I don't see the use itself as a problem, but rather that the result is not treated as a derivative work of the input. If I train it on GPL code, the result should be GPL, too.
This is kind of like saying that any programmer who has ever learned something from reading GPL code can only use that knowledge when writing GPL code. It's not literally copying the code. The training set isn't stored on disk and regurgitated.
Also - there is logic in copilot that checks to make sure it is not suggesting exact duplicates of code from its training set, and if it does, it never sends them to the user.
But Copilot is not a programmer, Copilot is a program. Slapping the "ML" label on a program doesn't magically abdicate its programmers of all responsibility as much as tech companies over the past decade have tried to convince people otherwise.

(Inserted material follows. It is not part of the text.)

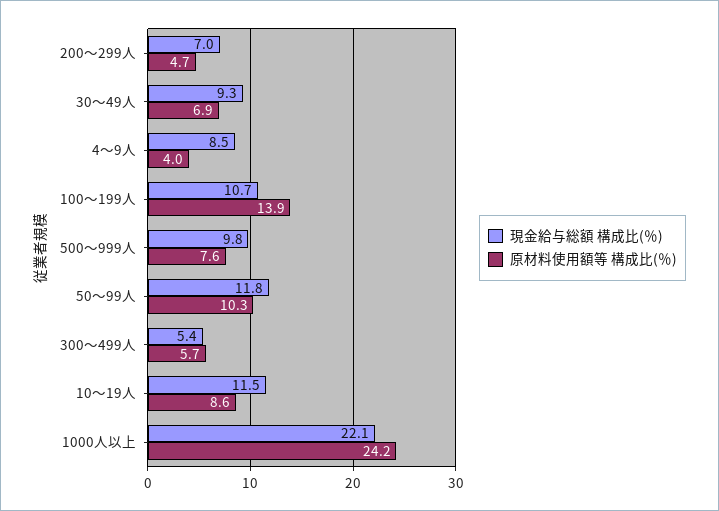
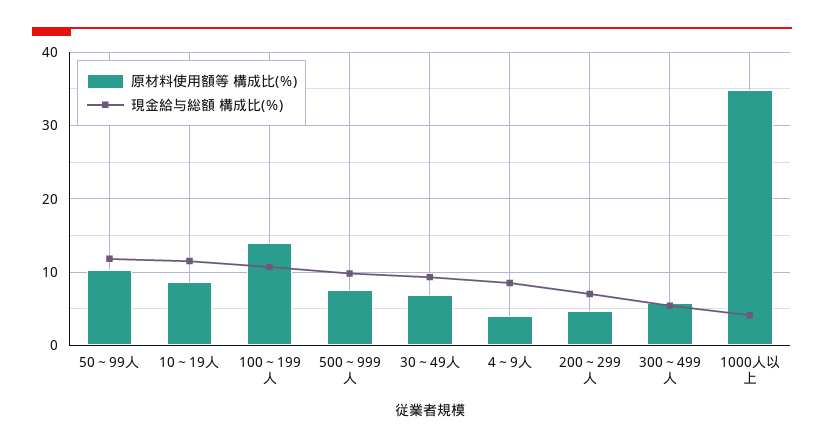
現金給与総額 構成比(％), 1000人以上: 22.1 -> 4
原材料使用額等 構成比(％), 1000人以上: 24.2 -> 35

I really dislike this false equivalence between human learning and machine learning. The two are significantly distinct in almost every way, both in their process and in their output. The scale is also vastly different. No human could possibly ingest all of the open source code on GitHub, much less regurgitate millions of snippets from what they “studied.”

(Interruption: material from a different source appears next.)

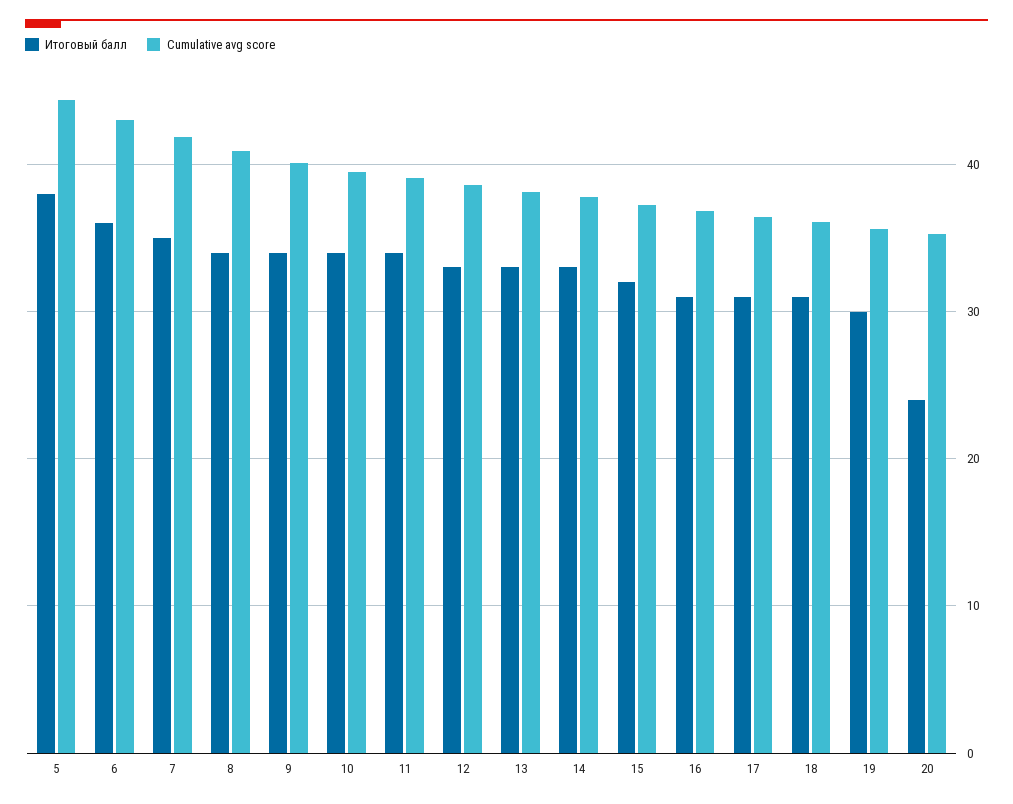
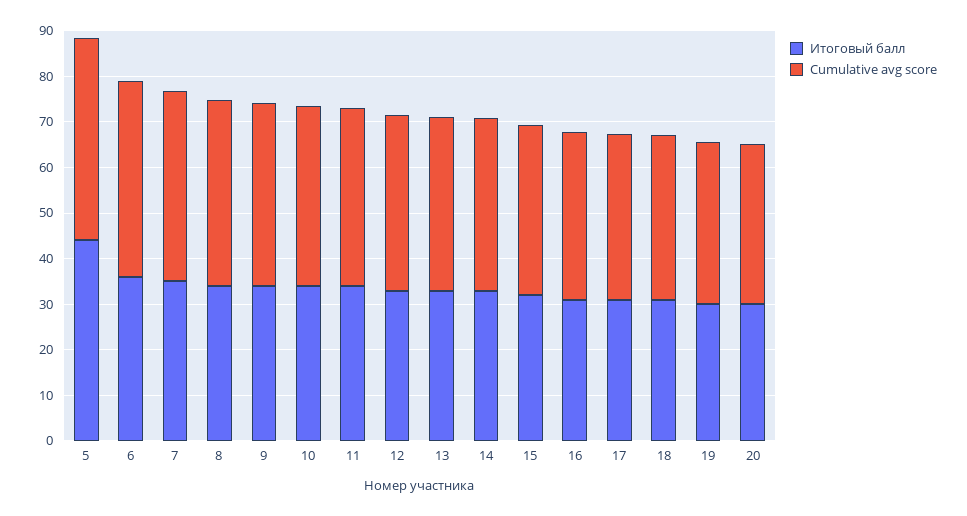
Итоговый балл, 5: 38 -> 44
Итоговый балл, 20: 24 -> 30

> This is kind of like saying that any programmer who has ever learned something from reading GPL code can only use that knowledge when writing GPL code. It's not literally copying the code. The training set isn't stored on disk and regurgitated.
I wouldn't put any hard rules on it, but it does seem very fair for programmers who have learned a lot from GPL code to contribute back to GPL projects. I have learned from and used a lot of open source software so whenever possible I try to make projects available to learn from or use.